Not everyone can be prime minister. There’s only one at a time. If he is creating jobs – that’s a big if – then he’s doing what he’s supposed to do. If some of those jobs are in book writing and blogging he’s still just doing his job.
He was parrying with mockery the fact that buyers and readers of Robert Aquilina’s book now can see that it is not just “bloggers and book authors” who are accusing his government of covering up for criminals in order to avoid trouble for Joseph Muscat.
They can read for themselves the explicit recommendation by experts paid millions by the Maltese state that says that a €1 million transaction that went through Pilatus Bank deserves proper investigation. That recommendation was written well after Joseph Muscat cried on stage in relief that a magistrate found no evidence he collected a €1 million bung.
They worked hard on keeping that recommendation secret. The very survival of the Labour Party, not merely as a government but as an entity, depended on this covering up. Now that it’s out they need to move into a different, less benign phase. Hiding the secret did not work, now they must discredit its bearer.
Blogger and former Labour Party delegate Mark Camilleri reacted angrily to the prime minister’s mockery. Mark Camilleri (the rebel and former book council chairman not his successor) reminded Robert Abela that making books is a job-creating business and that he, Mark Camilleri, had risked much more than Robert Abela ever had to create productive jobs in a profitable enterprise.
That is a valid response but I think it forces an interpretation of what Robert Abela meant which does not necessarily reflect the prime minister’s intentions.
I don’t think Robert Abela has a problem with novelists or poets or fashion and makeup influencers or sports reporters.

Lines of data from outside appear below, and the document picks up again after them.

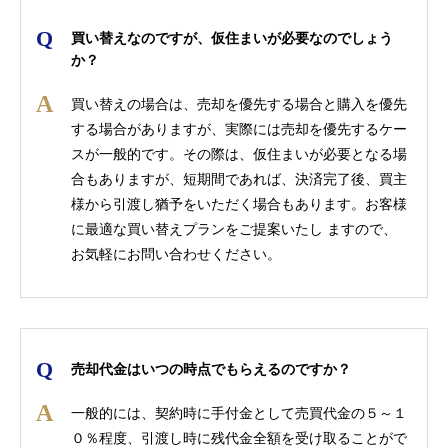
買い替えなのですが、仮住まいが必要なのでしょう
か？
買い替えの場合は、売却を優先する場合と購入を優先
する場合がありますが、実際には売却を優先するケー
スが一般的です。その際は、仮住まいが必要となる場
合もありますが、短期間であれば、決済完了後、買主
様から引渡し猶予をいただく場合もあります。お客様
に最適な買い替えプランをご提案いたし ますので、
お気軽にお問い合わせください。
売却代金はいつの時点でもらえるのですか？
一般的には、契約時に手付金として売買代金の５～１
０％程度、引渡し時に残代金全額を受け取ることがで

I don’t think he meant to mock every individual who writes blogs or books.
His problem is with his critics, with people who take time out of their lives, if not their entire time, to scrutinise his conduct and find it for what he knows it is: mendacious, compromised, avaricious, incompetent, testy, servile, secretive, and incoherent.
Here’s what really happened yesterday. Robert Abela is neither the first nor the best ever populist. He reads from the playbooks of populists elsewhere, past and present. Robert Abela seeks to drive and keep a wedge between facts and his support base, discrediting all sources of information except himself.
He represents himself as embodying the interests of “the people”, working indefatigably for them, creating jobs for them, protecting their wealth, and ensuring that the enemies of the people do not take their wellbeing away from them.
The enemies of “the people” are branded as an “elite”, a bunch of good for nothing monsters who produce nothing but simply wait in the wings for the moment when “the people” lower their guard and allow them to take their wealth from them.
You’ve heard them speak of their critics before. They are the “Nationalists” who are only interested in getting back to power so they can suck on the teat of the people’s hard work and sap on the wealth that belongs to the people. Only Robert Abela can stop that from happening.
The “elites”, the “enemies of the people” is the sum total of anyone who amounts to a challenge to Robert Abela’s authority – intellectuals, journalists, commenters, activists, analysts, critics – anyone without access to political influence but who use their time and abilities to seek for the truth and proceeds to share it.
If the truth they expose is to be ignored, those who expose it must be discredited. Motivations of avarice and lust for power must be attributed to them. If the 500 pages of directly reproduced evidence in Robert Aquilina’s book on the Pilatus scandal are to be ignored he – Robert Aquilina – must be degraded and slandered.
Expect this to get progressively worse. The Labour Party is retrenching. Today that vile hatemonger Emmanuel Cuschieri goes back to the Labour Party’s radio station to continue his briefly interrupted 30-year career of vilifying “the elites” on a daily basis. You know the Labour Party is pulling up the drawbridge when they start passionate controversies over their Party’s disputes with the Church in the 1960s. Yes, that is happening now, a crisis unprovoked except by Labour’s paranoid siege mentality and its desperate need to galvanise any members of its support base that might be tempted to look out at what is being said beyond the moat of their fortress.
When Robert Abela ridicules books and blogs like he did yesterday, he’s firing the opening salvo in a new phase in these culture wars. Nuance in argument will be seen as treason. There will be no room for debate, no opportunity for discussion, no time to read what unaffiliated people might be thinking. There will be no reality outside One TV and radio, no respect for anyone unless Emmanuel Cuschieri allows it.
In the place of tedious books and contentious blogs, we’ll have slogans, comfortingly predictable mantras, repeated neurotically by the choir of sheep at the gatherings of a revolutionary farm. You know what that sounds like. “L-aqwa żmien. L-aqwa żmien,” repeated maniacally in the face of catastrophe, cleansing by force of will alone the loathing of life and country that comes so naturally when the corrupt and the criminal plunder our children’s future and demand our gratitude for it.
We are entering a new phase of intolerance, hatred, and propaganda, not unlike the one we went through when Daphne Caruana Galizia was killed and the Labour Party could not afford to allow its support base to feel even a shred of sympathy for a family in mourning.
As it was then, so our response must be now. The blogs and the books will not stop just because Robert Abela wishes them to.